Loving how awesome caddy is, and how easy it is to configure and use… on MacOS.
However, the primary goal is to get it working on a Windows platform. All good with setup and config, except that I can’t get Windows to recognize the Perl program I’m trying to back a websocket mapping. Here’s what that looks like in caddy.conf:
websocket /echo proxy.pl
proxy is just a Perl program that makes a local connection to a privileged port, and does simple IO. It works beautifully in MacOS, but on Windows, I get this in my error.log file:
“[ERROR 502 /echo] fork/exec proxy.pl: %1 is not a valid Win32 application.”
If I invoke proxy from a CMD shell, it does exactly what I want, but caddy seems unable to spawn the program itself.
I’ve added “.PL” to PATHEXT and done the “assoc” thingy, still no go.
Anyone have experience with this issue? I’d be incredibly grateful…
Is proxy.pl a Windows executable? (I’m guessing not.) You’ll probably have to invoke some perl interpreter that then runs that script instead…
Hi Matt - thanks for the response. No, it’s not a Windows exe, it’s a Perl file that should be interpreted by Perl.exe in the PATH. That’s how it works interactively, through CMD.

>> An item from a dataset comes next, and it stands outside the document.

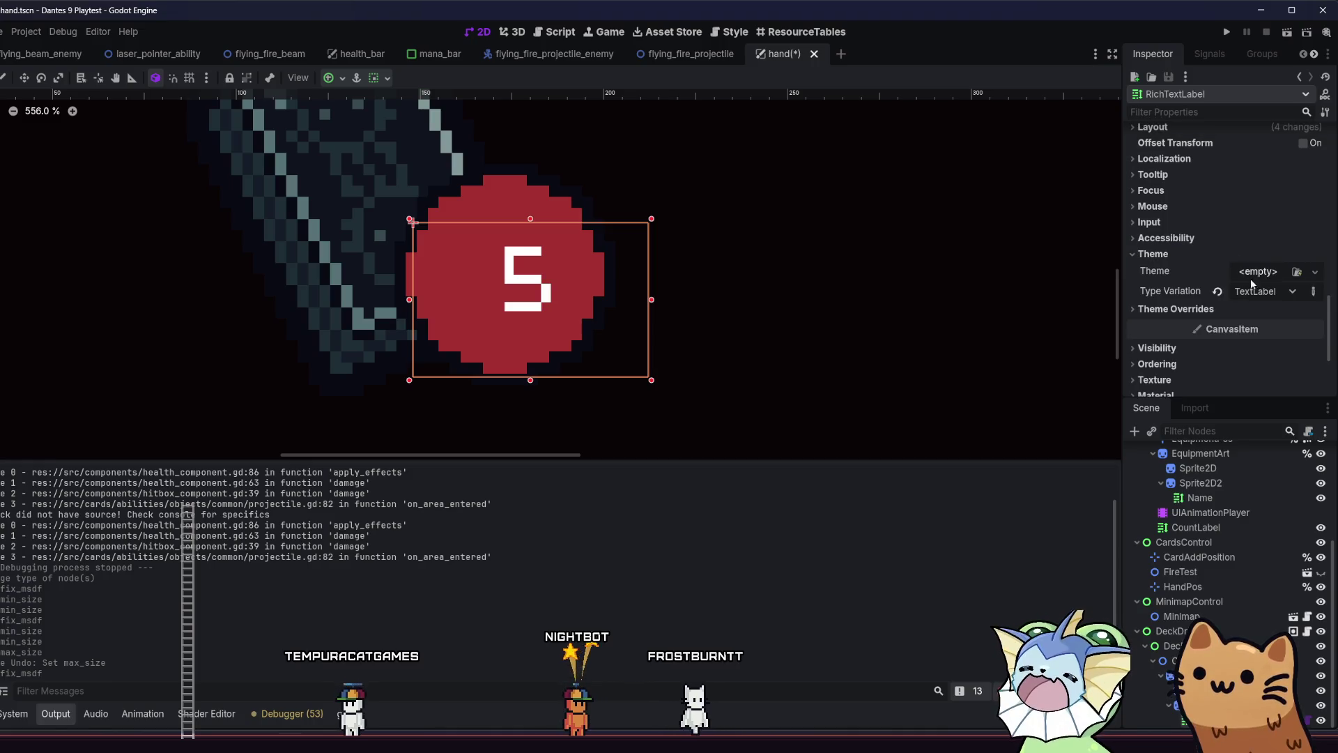
click(1258, 290)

Does Caddy allow for a command+arguments syntax in the conf file, for websocket?
I believe it does, so
websocket /echo "C:\path\to\perl.exe proxy.pl" should be valid.
Thank you Matthew for that clarification!
I have tried many iterations of this sort of construct (all quoted, not quoted, forward slashes, back slashes, full path, relative path (let the PATH variable find the exe), with leading “C:”, without it, etc., but all attempts lead to this error from Caddy:
[ERROR 500 /echo] not supported by windows
I’ve even gone deep into the go programming for the Windows command parser, but this message does not appear there, so I assume it’s coming from the internals of Windows.
Could this be some kind of input/output constraint of Windows OS, or Administrative privilege constraint? Any way I can tease more diagnostic info out of the caddy installation?
Yeah, weird, I can’t find that exact error message anywhere either. It’s not in
os/exec as far as I can tell, and there are only two points you should get a Status 500 from the
websocket middleware that I can see…
I do note this in the package description for
Unlike the “system” library call from C and other languages, the os/exec package intentionally does not invoke the system shell and does not expand any glob patterns or handle other expansions, pipelines, or redirections typically done by shells.
Which probably explains why the
.pl file wasn’t being sent to
Also, glancing over
websocket's setup.go, it looked like they loaded in the entire next token and then split it up in order to get the cmd and args, so it had to be quoted if there were spaces (the token parser treats an opening quote to its closing quote as a single token). It’s always a good idea to quote file paths anyway, but Windows convention when launching a file with a program is always the full filepath starting with drive letter, with the file as the first argument, so that’s what I went with.